Exercise requirements: Of the entries below, copy only those lines that contain the word "neck".
-- Information given follows --
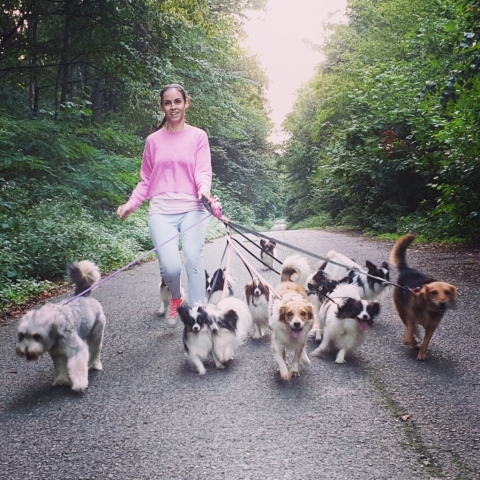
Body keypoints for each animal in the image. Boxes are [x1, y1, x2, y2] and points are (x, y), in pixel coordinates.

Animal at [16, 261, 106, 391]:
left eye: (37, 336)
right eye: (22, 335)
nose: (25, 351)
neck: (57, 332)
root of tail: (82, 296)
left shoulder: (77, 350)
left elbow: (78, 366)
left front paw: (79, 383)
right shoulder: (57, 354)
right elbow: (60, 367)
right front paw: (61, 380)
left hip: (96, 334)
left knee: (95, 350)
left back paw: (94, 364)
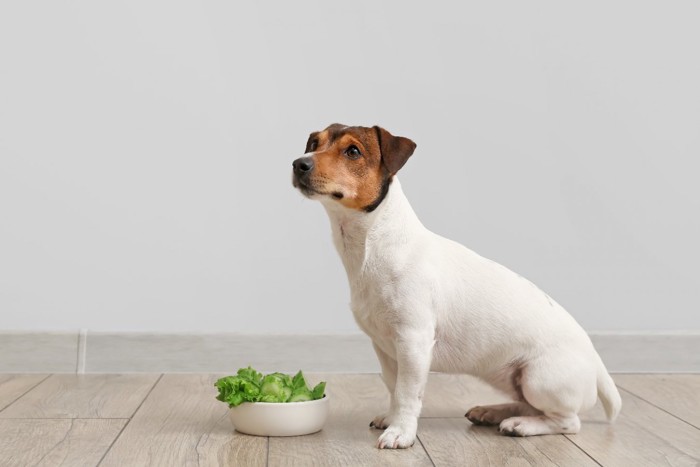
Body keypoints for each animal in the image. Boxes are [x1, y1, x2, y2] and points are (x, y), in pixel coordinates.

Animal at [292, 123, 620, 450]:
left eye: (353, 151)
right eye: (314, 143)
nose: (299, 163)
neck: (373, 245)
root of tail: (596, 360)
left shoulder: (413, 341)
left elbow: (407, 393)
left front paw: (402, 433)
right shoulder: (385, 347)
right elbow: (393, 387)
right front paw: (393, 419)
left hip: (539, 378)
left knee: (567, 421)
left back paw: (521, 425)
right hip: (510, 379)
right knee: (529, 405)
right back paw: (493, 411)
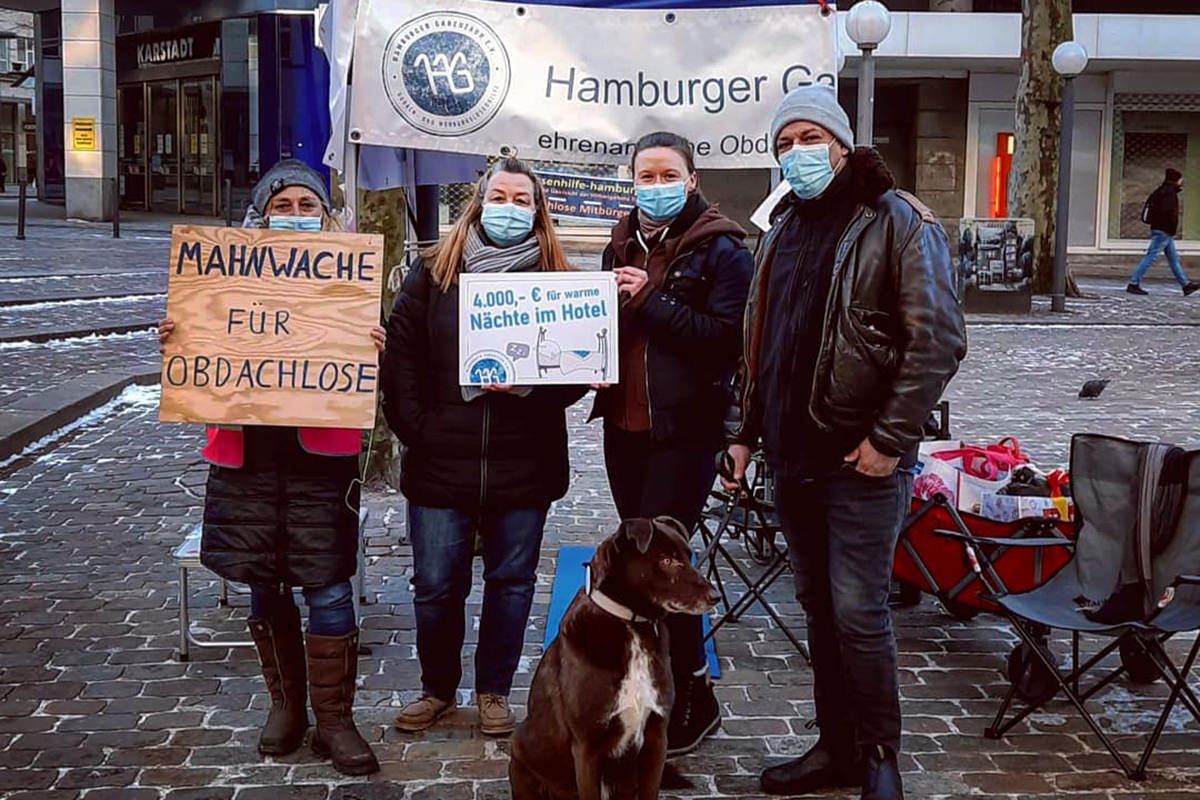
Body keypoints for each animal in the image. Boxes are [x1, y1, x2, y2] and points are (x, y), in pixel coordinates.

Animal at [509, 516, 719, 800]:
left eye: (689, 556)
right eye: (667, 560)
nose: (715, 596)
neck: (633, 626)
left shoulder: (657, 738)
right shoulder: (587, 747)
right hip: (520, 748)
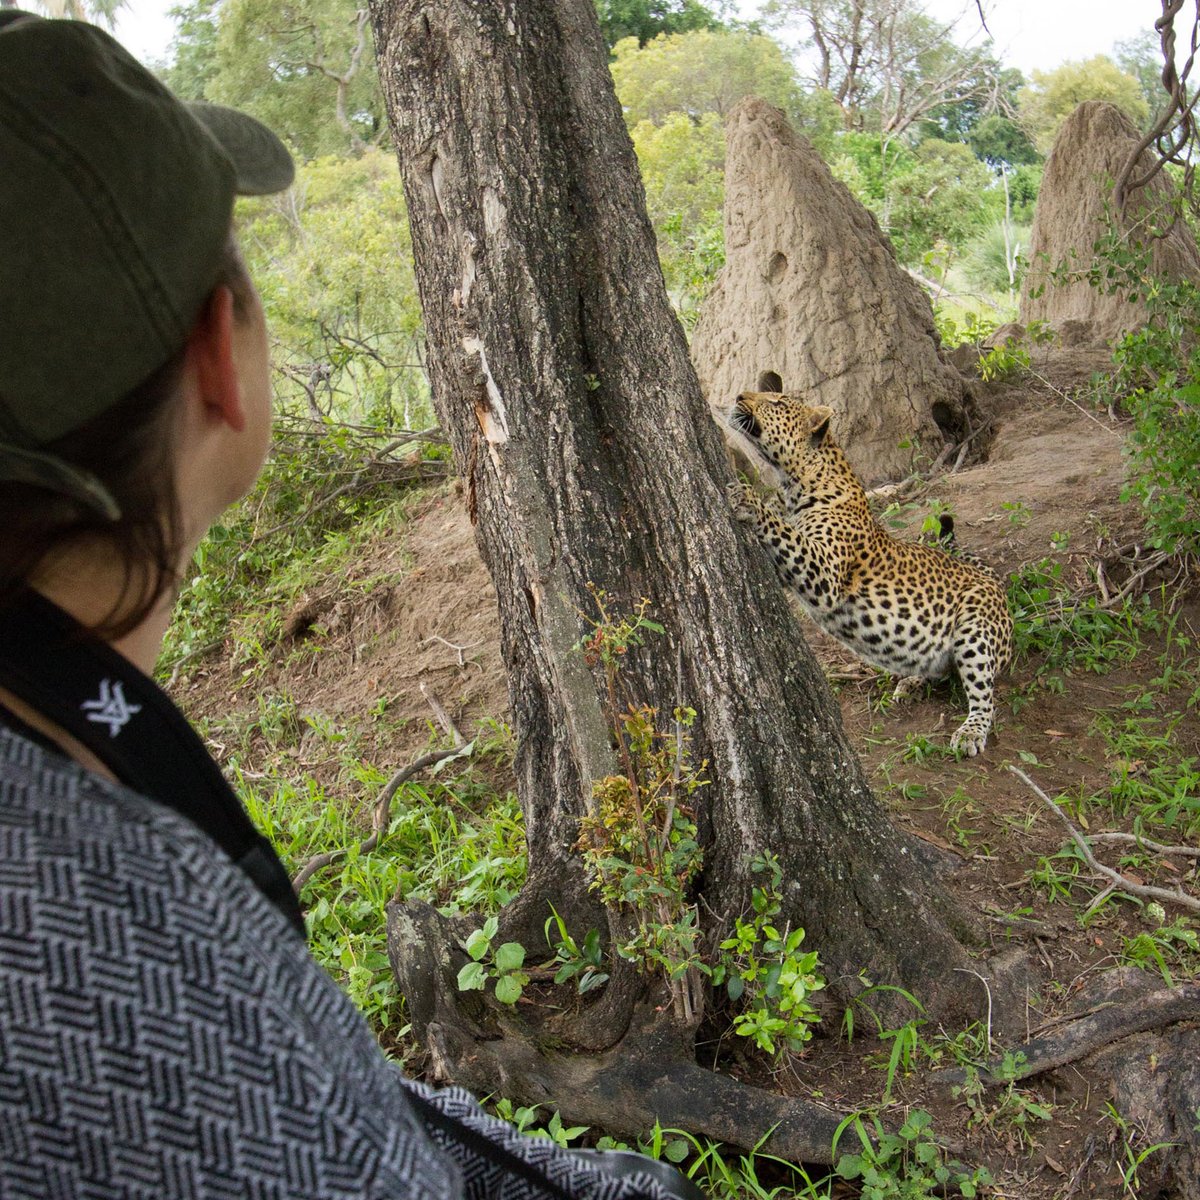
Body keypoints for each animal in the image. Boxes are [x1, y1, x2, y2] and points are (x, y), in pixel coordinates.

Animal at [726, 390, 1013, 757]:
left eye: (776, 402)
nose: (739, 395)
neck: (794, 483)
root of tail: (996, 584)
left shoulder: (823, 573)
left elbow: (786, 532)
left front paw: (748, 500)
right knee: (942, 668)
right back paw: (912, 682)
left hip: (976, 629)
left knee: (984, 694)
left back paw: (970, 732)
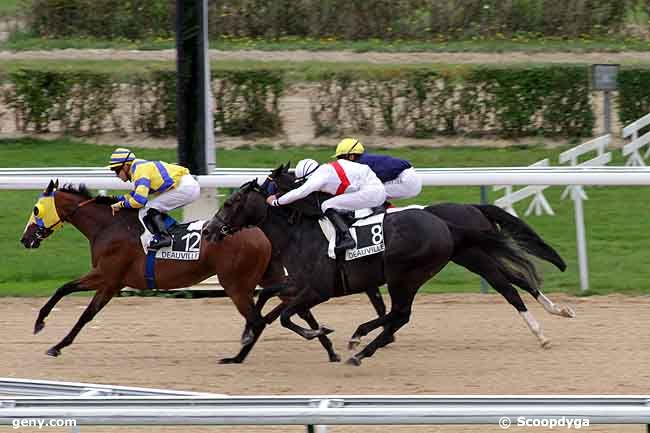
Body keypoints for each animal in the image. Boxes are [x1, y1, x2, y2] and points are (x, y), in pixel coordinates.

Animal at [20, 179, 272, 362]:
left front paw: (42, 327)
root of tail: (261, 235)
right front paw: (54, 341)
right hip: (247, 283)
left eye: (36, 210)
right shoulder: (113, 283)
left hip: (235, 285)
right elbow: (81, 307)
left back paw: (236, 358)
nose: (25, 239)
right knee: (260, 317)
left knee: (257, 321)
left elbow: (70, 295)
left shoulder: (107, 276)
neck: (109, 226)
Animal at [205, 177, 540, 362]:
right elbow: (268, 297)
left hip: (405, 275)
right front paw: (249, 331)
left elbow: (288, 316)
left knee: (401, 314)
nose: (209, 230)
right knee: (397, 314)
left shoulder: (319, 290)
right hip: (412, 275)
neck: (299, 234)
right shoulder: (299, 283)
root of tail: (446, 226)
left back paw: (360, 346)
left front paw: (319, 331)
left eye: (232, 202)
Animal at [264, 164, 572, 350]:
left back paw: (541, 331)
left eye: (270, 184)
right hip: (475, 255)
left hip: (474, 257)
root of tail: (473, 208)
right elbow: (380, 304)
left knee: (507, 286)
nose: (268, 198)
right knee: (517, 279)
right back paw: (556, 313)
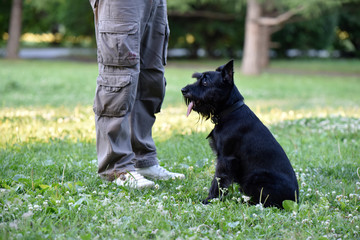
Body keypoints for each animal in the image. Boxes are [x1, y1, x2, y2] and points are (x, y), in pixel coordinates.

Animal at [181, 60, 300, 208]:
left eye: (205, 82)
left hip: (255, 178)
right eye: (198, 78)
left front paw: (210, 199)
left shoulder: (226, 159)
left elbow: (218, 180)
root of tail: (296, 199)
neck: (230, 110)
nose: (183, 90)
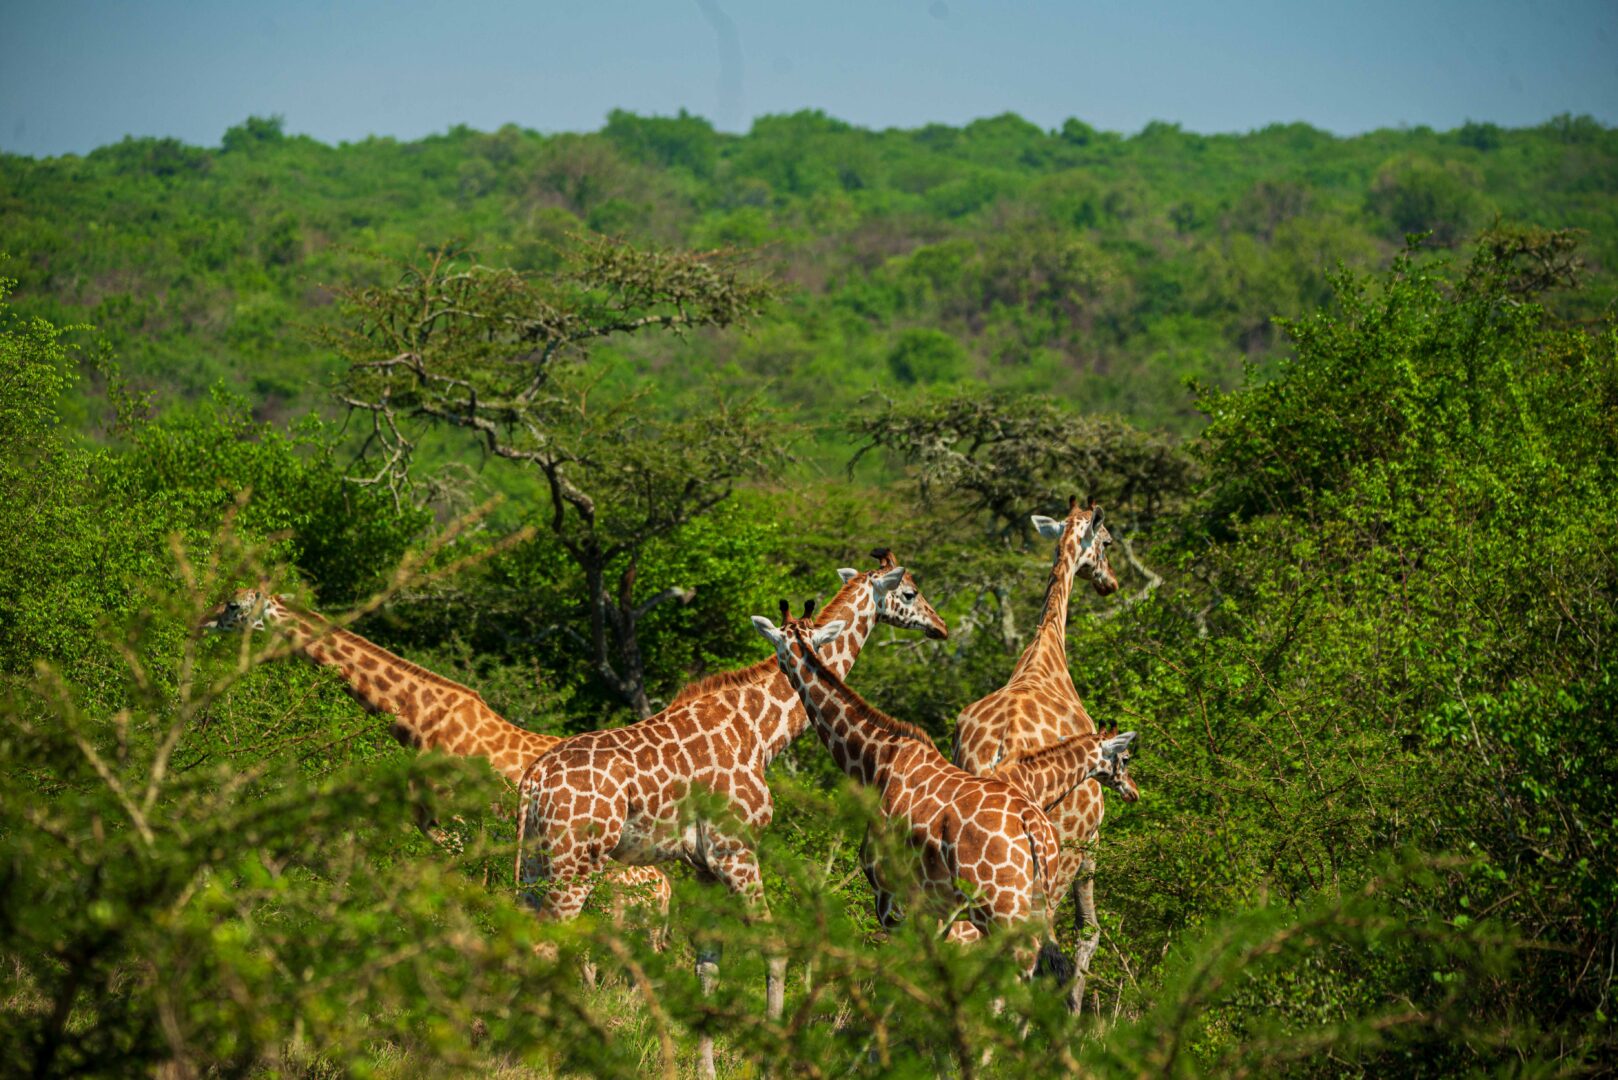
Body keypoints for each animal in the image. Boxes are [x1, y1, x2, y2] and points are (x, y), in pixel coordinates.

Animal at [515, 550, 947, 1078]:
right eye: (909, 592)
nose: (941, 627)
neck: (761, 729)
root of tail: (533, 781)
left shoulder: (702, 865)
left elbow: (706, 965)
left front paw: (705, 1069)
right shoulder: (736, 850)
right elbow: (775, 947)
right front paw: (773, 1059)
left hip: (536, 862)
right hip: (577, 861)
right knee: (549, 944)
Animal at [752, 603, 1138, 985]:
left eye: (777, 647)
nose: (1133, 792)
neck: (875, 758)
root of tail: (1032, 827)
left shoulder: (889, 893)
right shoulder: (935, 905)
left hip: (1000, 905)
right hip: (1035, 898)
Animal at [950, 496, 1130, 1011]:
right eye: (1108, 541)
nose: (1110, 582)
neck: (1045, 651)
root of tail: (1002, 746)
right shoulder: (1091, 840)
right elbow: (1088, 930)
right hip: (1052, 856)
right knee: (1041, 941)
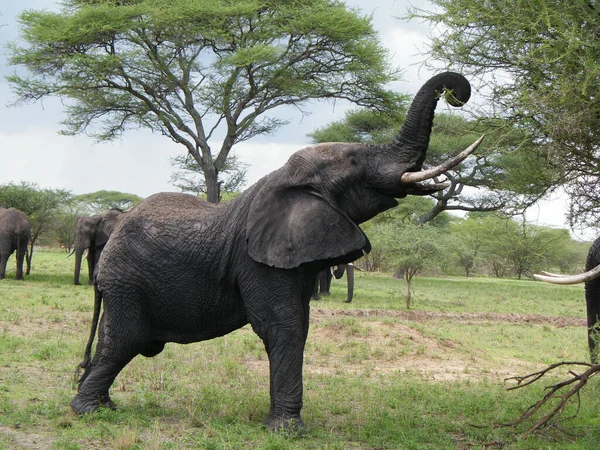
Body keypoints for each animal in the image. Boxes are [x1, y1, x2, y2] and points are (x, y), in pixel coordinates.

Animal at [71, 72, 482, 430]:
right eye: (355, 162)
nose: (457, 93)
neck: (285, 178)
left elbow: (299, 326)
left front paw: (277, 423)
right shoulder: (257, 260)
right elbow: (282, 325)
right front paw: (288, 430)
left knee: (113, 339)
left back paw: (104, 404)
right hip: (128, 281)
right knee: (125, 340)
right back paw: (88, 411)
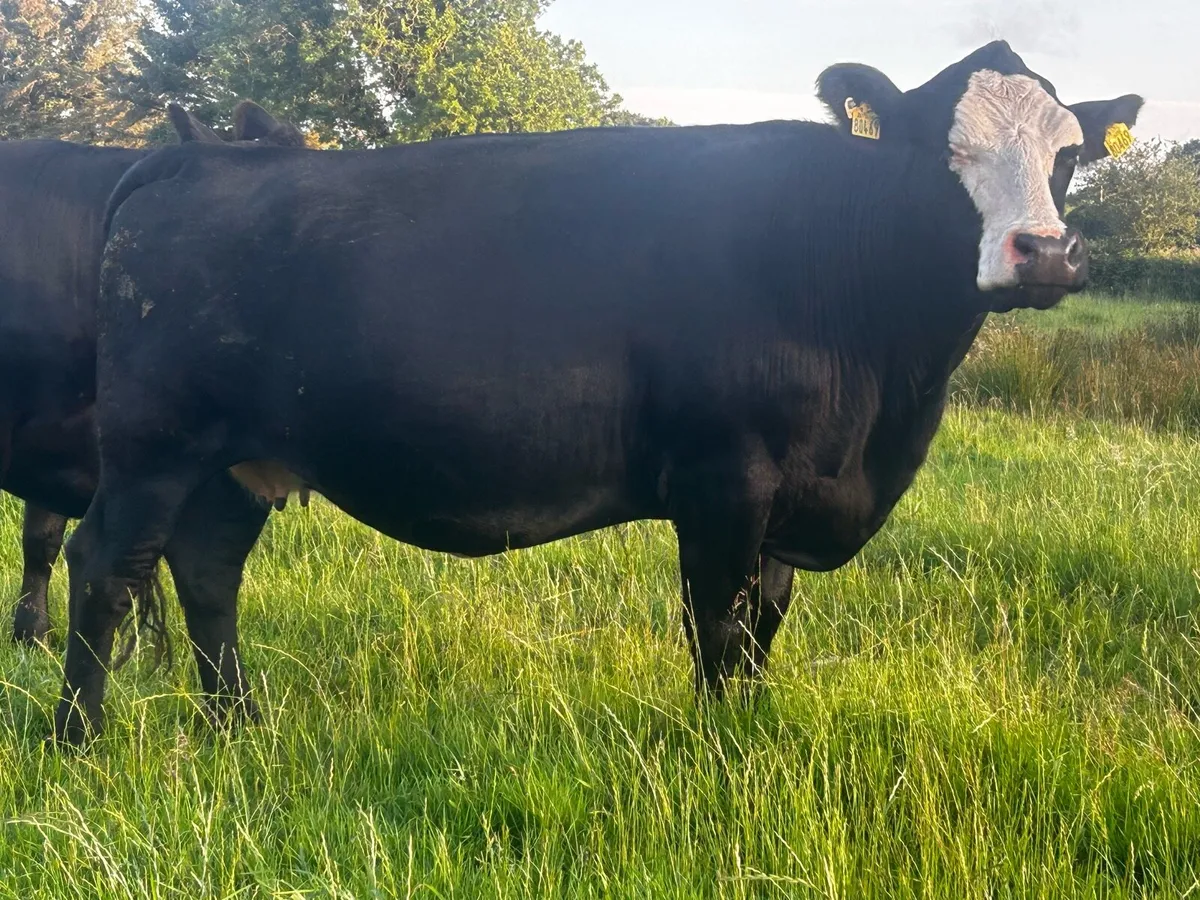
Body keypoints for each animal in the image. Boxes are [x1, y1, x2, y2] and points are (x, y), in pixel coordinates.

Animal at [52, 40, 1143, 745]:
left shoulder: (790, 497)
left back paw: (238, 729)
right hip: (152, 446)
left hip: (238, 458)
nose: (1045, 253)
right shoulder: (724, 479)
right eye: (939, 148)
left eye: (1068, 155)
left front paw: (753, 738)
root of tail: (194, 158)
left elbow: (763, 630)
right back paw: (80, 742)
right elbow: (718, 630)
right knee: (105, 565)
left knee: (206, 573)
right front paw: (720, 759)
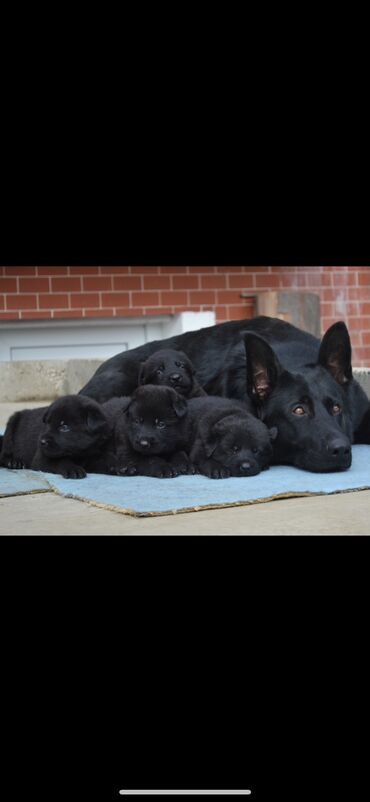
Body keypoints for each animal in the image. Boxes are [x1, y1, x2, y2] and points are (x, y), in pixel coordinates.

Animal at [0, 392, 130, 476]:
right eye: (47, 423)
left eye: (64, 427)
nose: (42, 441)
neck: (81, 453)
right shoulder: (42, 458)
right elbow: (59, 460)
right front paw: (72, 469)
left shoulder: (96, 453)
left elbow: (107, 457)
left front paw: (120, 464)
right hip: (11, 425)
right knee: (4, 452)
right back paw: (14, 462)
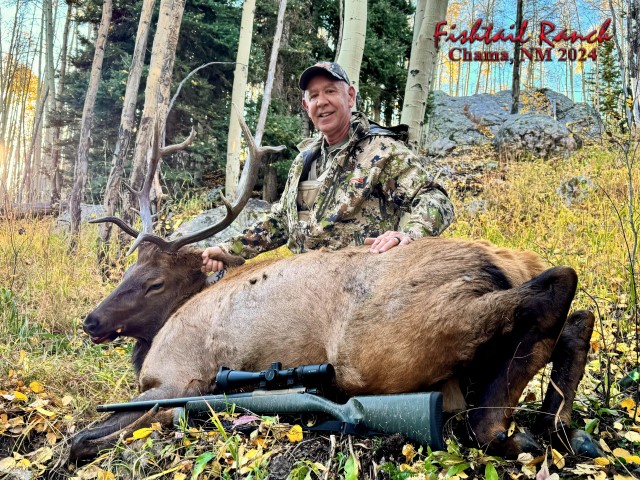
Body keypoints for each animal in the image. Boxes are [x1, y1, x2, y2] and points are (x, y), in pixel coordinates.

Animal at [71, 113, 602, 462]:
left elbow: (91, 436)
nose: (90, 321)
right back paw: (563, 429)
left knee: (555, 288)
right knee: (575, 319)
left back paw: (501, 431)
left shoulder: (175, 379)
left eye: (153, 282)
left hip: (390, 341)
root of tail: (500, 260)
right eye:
-- Information given concluded --
Your response:
neck: (57, 332)
neck: (373, 245)
neck: (633, 626)
neck: (794, 483)
neck: (109, 226)
neck: (299, 234)
neck: (230, 110)
neck: (761, 729)
neck: (875, 758)
neck: (1045, 651)
neck: (285, 178)
neck: (81, 453)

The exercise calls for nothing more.